The Vedas portray how our souls are just droplets in the ocean which is Brahman. If that is the case, then there is no such thing as individuality, in the truest sense. There has to be something that separates one being from another. The only thing that is truly unique to one's being is conciousness of one's self.

The one way I see myself introspectively is through meditation. I do not practive Yoga, but I do let myself go into a state of nothingness. I do not practive Qigong being that I was never mentored under a teacher, but I do feel Qi all around me and in me. I do not believe in deities, for that is purely theology which truly does not have any significance in life. We do not know if there is an ultimate being. We do not know if there is an afterlife, or even reincarnation. What I know is that I am here, today and now. I live in the present. The past was what was that led up to the present. The future is yet to come and it will be determined by the course of actions of the present.

So, here are little accounts of my realisations that come upon me, sometimes as a subtle flash. At other times this state comes upon as a moment of me leaving my ever-present state of beingness. And I come back to memorialise it.

Childhood (July 14, 2002)

As I was sitting in the kitchen one morning, eating cereal, I had a flashback to when I used to be 6-ish. I remembered the things that I used to love, back when I actually had favourite foods. It hit me then.
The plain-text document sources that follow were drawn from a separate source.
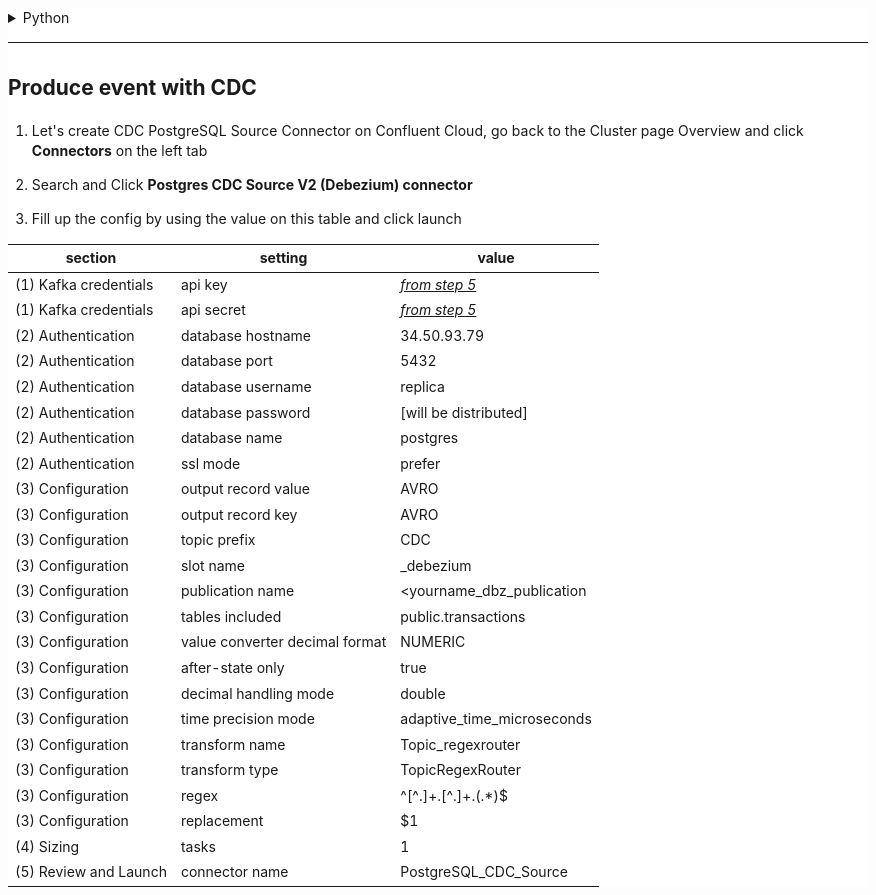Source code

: <Details><summary>Python</summary></Details>

***

## <a name="step-6"></a>Produce event with CDC

1. Let's create CDC PostgreSQL Source Connector on Confluent Cloud, go back to the Cluster page Overview and click **Connectors** on the left tab

2. Search and Click **Postgres CDC Source V2 (Debezium) connector**

3. Fill up the config by using the value on this table and click launch
<div align="center">

| section                            |setting                             | value                        |
|------------------------------------|------------------------------------|------------------------------|
| (1) Kafka credentials              | api key                            | [*from step 5* ](#step-5)    |
| (1) Kafka credentials              | api secret                         | [*from step 5* ](#step-5)    |
| (2) Authentication                 | database hostname                  | 34.50.93.79                  |
| (2) Authentication                 | database port                      | 5432                         |
| (2) Authentication                 | database username                  | replica                      |
| (2) Authentication                 | database password                  | [will be distributed]        |
| (2) Authentication                 | database name                      | postgres                     |
| (2) Authentication                 | ssl mode                           | prefer                       |
| (3) Configuration                  | output record value                | AVRO                         |
| (3) Configuration                  | output record key                  | AVRO                         |
| (3) Configuration                  | topic prefix                       | CDC                          |
| (3) Configuration                  | slot name                          | <yourname>_debezium          |
| (3) Configuration                  | publication name                   | <yourname_dbz_publication    |
| (3) Configuration                  | tables included                    | public.transactions          |
| (3) Configuration                  | value converter decimal format     | NUMERIC                      |
| (3) Configuration                  | after-state only                   | true                         |
| (3) Configuration                  | decimal handling mode              | double                       |
| (3) Configuration                  | time precision mode                | adaptive_time_microseconds   |
| (3) Configuration                  | transform name                     | Topic_regexrouter            |
| (3) Configuration                  | transform type                     | TopicRegexRouter             |
| (3) Configuration                  | regex                              | ^[^.]+\.[^.]+\.(.*)$         |
| (3) Configuration                  | replacement                        | $1                           |
| (4) Sizing                         | tasks                              | 1                            |
| (5) Review and Launch              | connector name                     | PostgreSQL_CDC_Source        |
</div>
I am not the same me that I was. Yet, here I am, remembering the past. So vividly through the vital act of eating. I am not the same person yet at the same time I am the same person. I was an individual back then with slightly more innocence. I am an individual now with slightly more wisdom and insight. I am an entirely different person than what I used to be, but at the same time my consciousness is the same.

This realisation is difficult to accurately express verbally. But I think I have regained some sense of youthfulness, while knowing that I am not getting any younger. The contradiction and the absurdity made sense. Tathata.